§ **EXERCISE DATA**
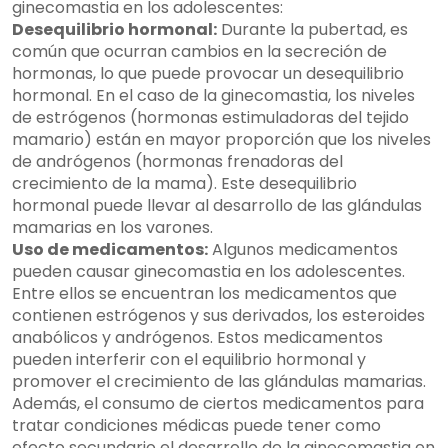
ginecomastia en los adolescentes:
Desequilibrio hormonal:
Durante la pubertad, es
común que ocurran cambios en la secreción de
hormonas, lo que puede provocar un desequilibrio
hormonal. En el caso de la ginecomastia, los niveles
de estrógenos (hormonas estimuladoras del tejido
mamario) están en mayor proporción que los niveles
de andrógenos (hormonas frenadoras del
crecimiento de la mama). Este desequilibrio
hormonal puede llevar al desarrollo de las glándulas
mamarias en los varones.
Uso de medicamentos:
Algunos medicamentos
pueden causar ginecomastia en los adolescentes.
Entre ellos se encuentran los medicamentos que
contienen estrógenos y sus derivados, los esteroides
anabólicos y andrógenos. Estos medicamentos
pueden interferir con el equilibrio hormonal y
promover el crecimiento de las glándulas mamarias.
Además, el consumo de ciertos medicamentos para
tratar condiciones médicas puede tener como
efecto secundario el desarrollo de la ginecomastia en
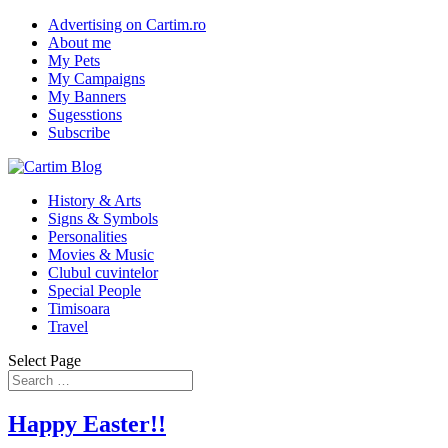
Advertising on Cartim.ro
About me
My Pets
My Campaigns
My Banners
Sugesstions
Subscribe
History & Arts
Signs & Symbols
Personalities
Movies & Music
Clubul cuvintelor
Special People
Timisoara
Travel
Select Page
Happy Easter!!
---
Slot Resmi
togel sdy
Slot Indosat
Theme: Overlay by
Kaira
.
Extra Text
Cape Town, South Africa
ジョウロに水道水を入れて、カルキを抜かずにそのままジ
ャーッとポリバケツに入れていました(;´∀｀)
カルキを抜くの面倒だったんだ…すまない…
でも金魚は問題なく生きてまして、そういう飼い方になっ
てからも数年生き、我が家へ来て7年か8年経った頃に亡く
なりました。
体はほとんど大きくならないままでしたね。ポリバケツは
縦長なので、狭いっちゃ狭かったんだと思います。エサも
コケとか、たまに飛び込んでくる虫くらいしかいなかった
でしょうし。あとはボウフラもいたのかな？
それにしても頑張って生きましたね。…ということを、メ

§ **YOUR INSTRUCTIONS**
In the data above, copy out the lines from the line with "Advertising on Cartim.ro" to the line with "Happy Easter!!", matching each one character for character.

§ **ANSWER TO THIS TASK**
Advertising on Cartim.ro
About me
My Pets
My Campaigns
My Banners
Sugesstions
Subscribe
History & Arts
Signs & Symbols
Personalities
Movies & Music
Clubul cuvintelor
Special People
Timisoara
Travel
Select Page
Happy Easter!!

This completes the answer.